## Task goal
Please set down each of the lines below once more, exactly, omitting all pictures.

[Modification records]
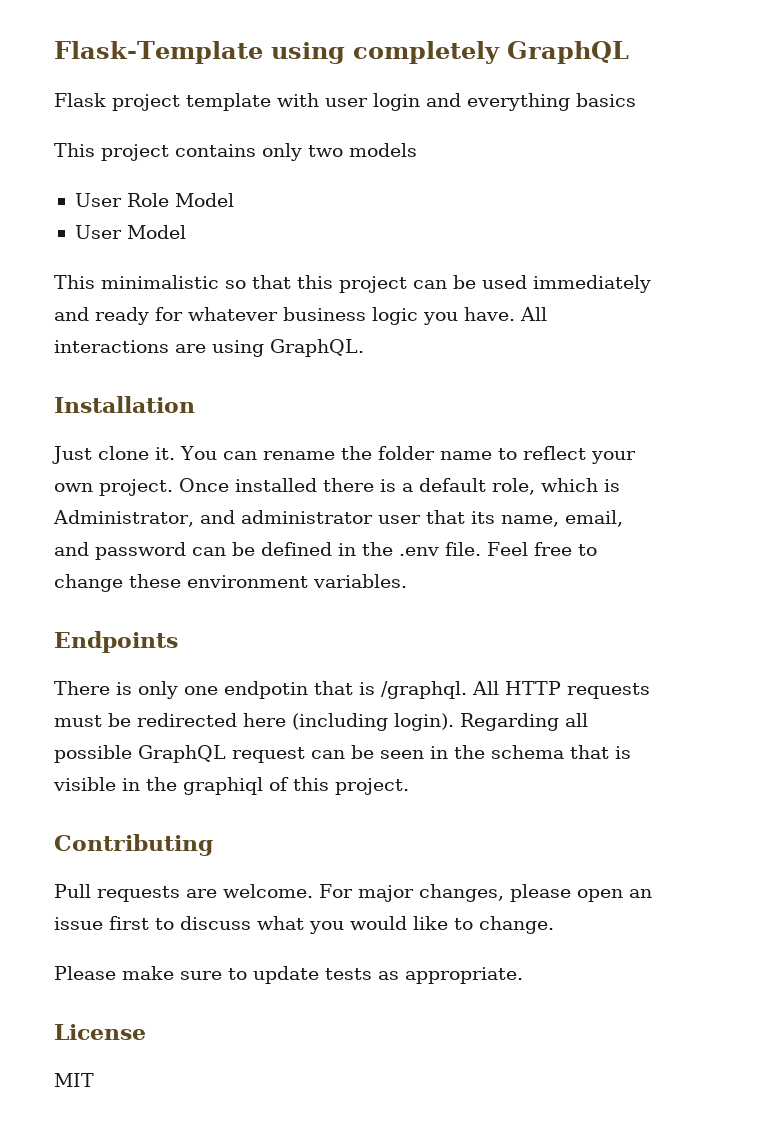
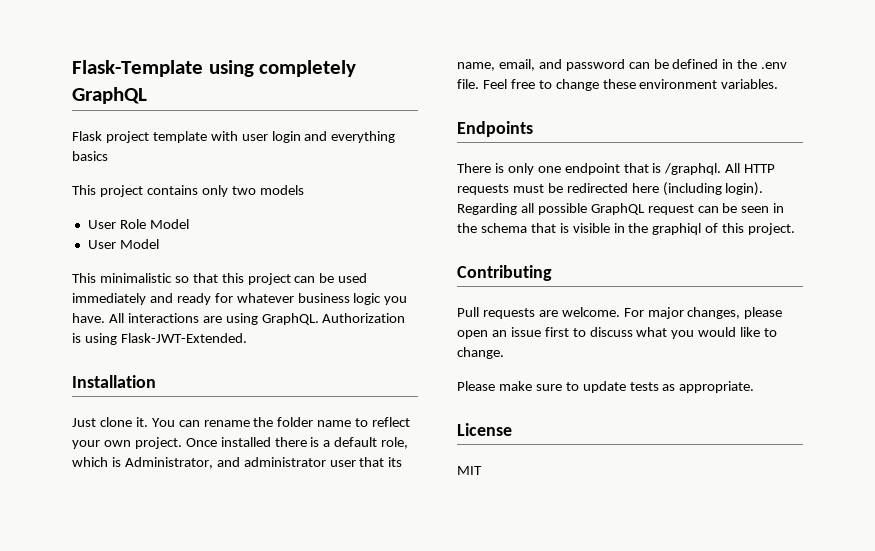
(364, 348) none -> [322,313,406,323] [72,333,247,345] Authorization is using Flask-JWT-Extended.
[224,681,308,699] endpotin -> [564,163,620,175] endpoint

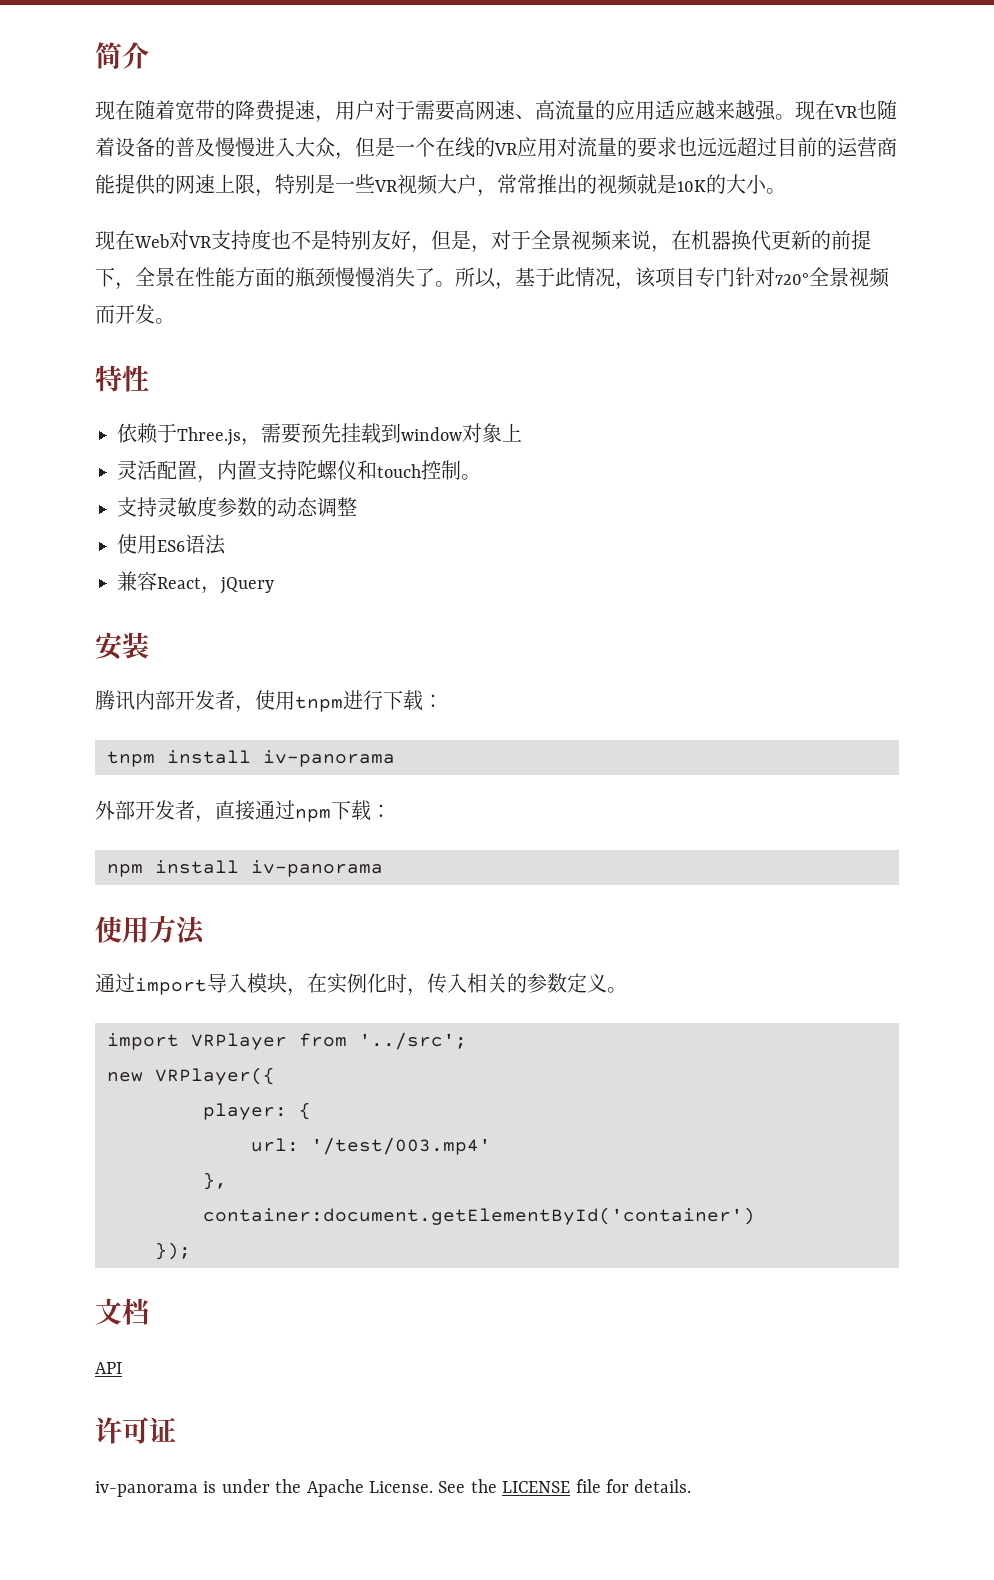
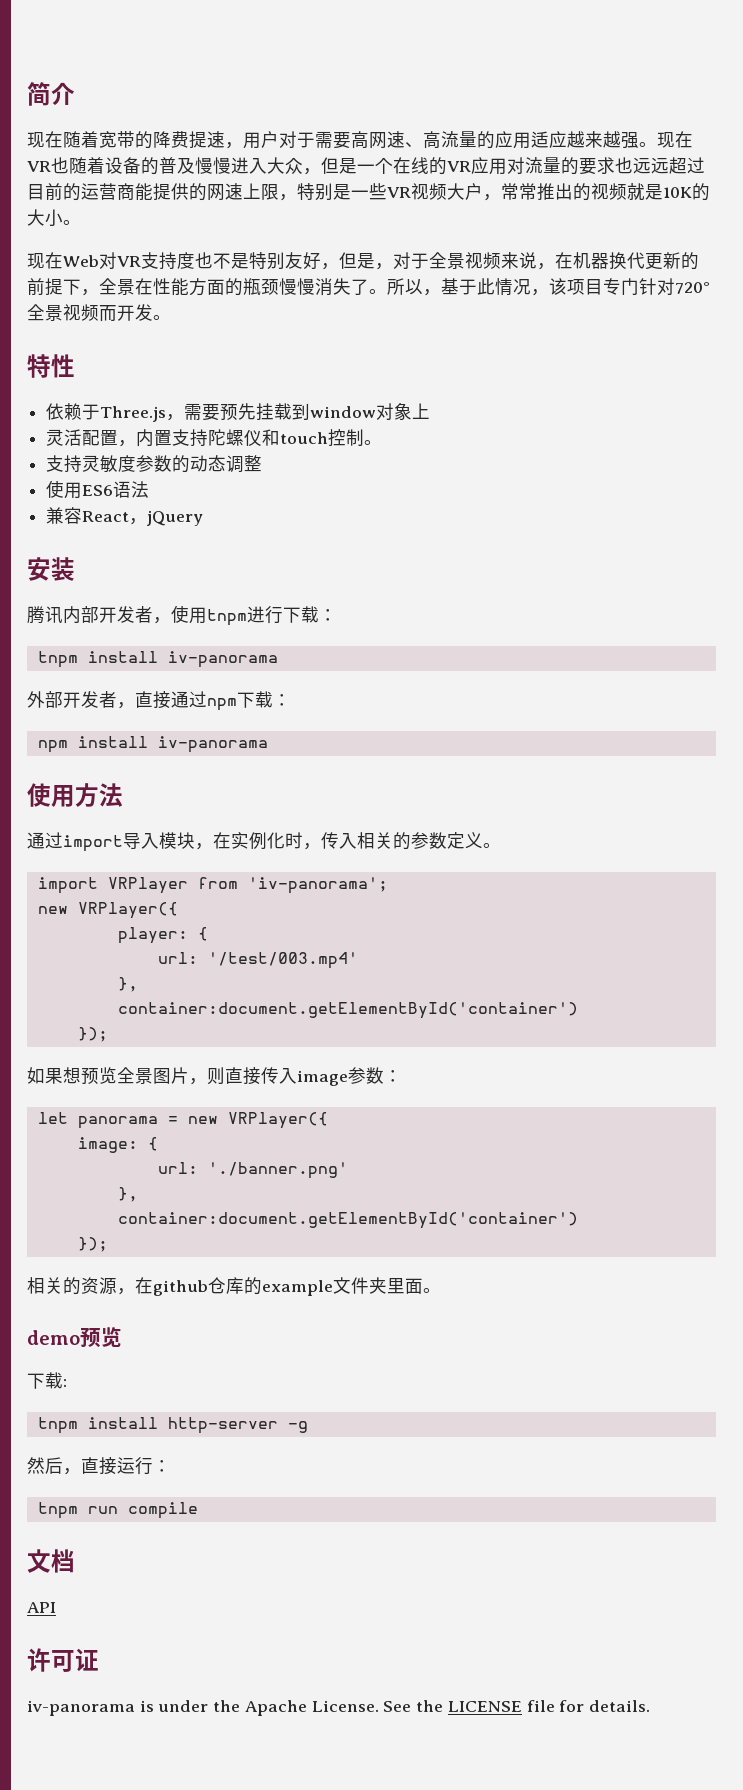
[359,1032,467,1050] '../src'; -> [247,877,388,894] 'iv-panorama';
(191, 1251) none -> [27,1067,402,1086] [37,1112,328,1129] [77,1137,158,1153] [157,1162,348,1179] [117,1187,138,1202] [117,1212,578,1229] [77,1237,108,1252] [27,1277,441,1296] [27,1327,122,1348] [27,1372,67,1389] [37,1417,308,1434] [27,1457,171,1475] [37,1502,198,1519] // 如果想预览全景图片，则直接传入image参数： // let panorama = new VRPlayer({ // image: { // url: './banner.png' // }, // container:document.getElementById('container') // }); // 相关的资源，在github仓库的example文件夹里面。 // demo预览 // 下载: // tnpm install http-server -g // 然后，直接运行： // tnpm run compile

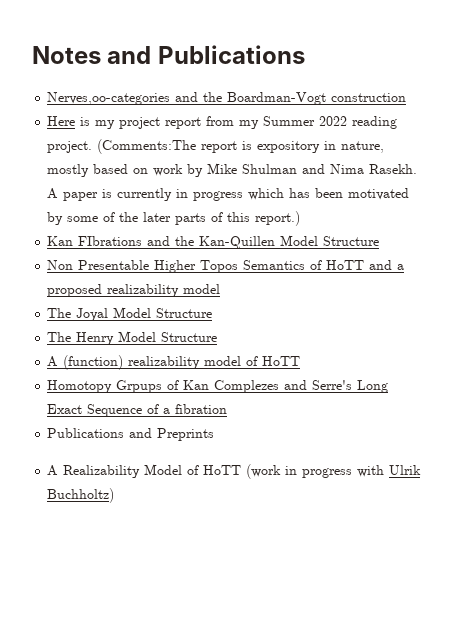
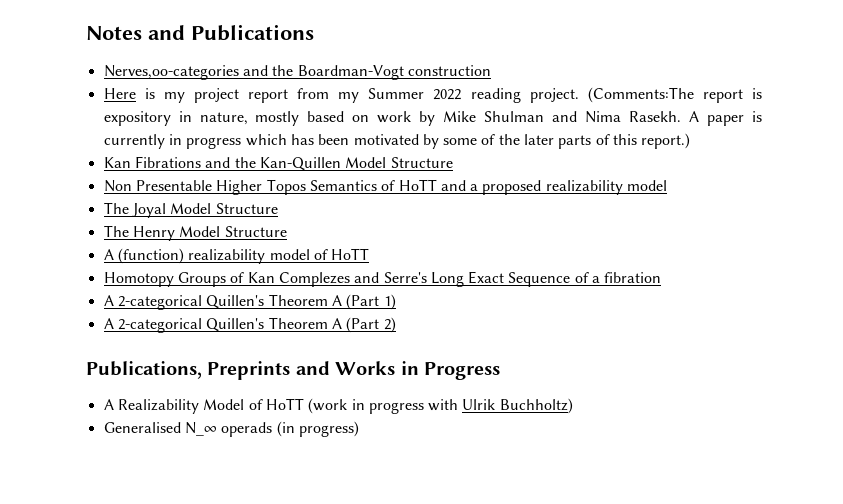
[78,236,143,246] FIbrations -> [134,156,201,168] Fibrations
[116,380,163,393] Grpups -> [177,272,226,287] Groups
[47,428,215,441] Publications and Preprints -> [103,294,396,310] [103,317,396,333] [86,361,500,380] A 2-categorical Quillen's Theorem A (Part 1) // A 2-categorical Quillen's Theorem A (Part 2) // Publications, Preprints and Works in Progress
(115, 495) none -> [103,421,359,437] // Generalised N_∞ operads (in progress)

## Output below
(364, 348) none -> [322,313,406,323] [72,333,247,345] Authorization is using Flask-JWT-Extended.
[224,681,308,699] endpotin -> [564,163,620,175] endpoint

[359,1032,467,1050] '../src'; -> [247,877,388,894] 'iv-panorama';
(191, 1251) none -> [27,1067,402,1086] [37,1112,328,1129] [77,1137,158,1153] [157,1162,348,1179] [117,1187,138,1202] [117,1212,578,1229] [77,1237,108,1252] [27,1277,441,1296] [27,1327,122,1348] [27,1372,67,1389] [37,1417,308,1434] [27,1457,171,1475] [37,1502,198,1519] // 如果想预览全景图片，则直接传入image参数： // let panorama = new VRPlayer({ // image: { // url: './banner.png' // }, // container:document.getElementById('container') // }); // 相关的资源，在github仓库的example文件夹里面。 // demo预览 // 下载: // tnpm install http-server -g // 然后，直接运行： // tnpm run compile

[78,236,143,246] FIbrations -> [134,156,201,168] Fibrations
[116,380,163,393] Grpups -> [177,272,226,287] Groups
[47,428,215,441] Publications and Preprints -> [103,294,396,310] [103,317,396,333] [86,361,500,380] A 2-categorical Quillen's Theorem A (Part 1) // A 2-categorical Quillen's Theorem A (Part 2) // Publications, Preprints and Works in Progress
(115, 495) none -> [103,421,359,437] // Generalised N_∞ operads (in progress)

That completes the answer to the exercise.